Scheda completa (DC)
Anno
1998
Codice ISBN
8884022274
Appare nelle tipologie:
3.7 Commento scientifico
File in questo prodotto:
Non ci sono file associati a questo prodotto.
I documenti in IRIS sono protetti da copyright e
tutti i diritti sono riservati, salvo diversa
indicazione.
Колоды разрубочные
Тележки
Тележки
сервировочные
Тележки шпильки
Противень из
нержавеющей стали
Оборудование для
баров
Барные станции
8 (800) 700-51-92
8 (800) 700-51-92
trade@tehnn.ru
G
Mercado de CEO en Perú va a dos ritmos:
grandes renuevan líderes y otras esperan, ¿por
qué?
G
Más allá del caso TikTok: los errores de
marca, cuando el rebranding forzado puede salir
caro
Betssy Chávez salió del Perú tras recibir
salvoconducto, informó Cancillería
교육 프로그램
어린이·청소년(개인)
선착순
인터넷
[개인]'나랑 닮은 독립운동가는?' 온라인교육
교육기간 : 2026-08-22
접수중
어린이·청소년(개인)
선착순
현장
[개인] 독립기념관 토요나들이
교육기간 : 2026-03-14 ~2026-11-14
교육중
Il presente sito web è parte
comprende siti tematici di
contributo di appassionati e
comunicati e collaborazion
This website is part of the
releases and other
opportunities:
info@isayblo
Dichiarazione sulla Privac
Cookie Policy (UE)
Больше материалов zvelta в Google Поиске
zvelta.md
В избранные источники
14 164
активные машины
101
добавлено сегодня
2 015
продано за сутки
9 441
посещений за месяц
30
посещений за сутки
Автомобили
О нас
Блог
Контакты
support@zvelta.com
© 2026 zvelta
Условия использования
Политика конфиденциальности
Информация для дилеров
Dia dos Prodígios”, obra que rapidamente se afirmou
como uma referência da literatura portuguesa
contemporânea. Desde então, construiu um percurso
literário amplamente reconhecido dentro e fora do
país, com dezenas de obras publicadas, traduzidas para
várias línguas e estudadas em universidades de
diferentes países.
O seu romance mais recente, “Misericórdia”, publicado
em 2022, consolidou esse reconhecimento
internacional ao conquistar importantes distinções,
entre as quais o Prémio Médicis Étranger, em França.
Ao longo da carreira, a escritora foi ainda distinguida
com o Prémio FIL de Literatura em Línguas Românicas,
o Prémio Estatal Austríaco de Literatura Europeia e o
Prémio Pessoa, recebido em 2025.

........

What this task involves ▸ Search the entries above for the string "sono", and report each line where it occurs.

Result of the task ▸
Non ci sono file associati a questo prodotto.
I documenti in IRIS sono protetti da copyright e
tutti i diritti sono riservati, salvo diversa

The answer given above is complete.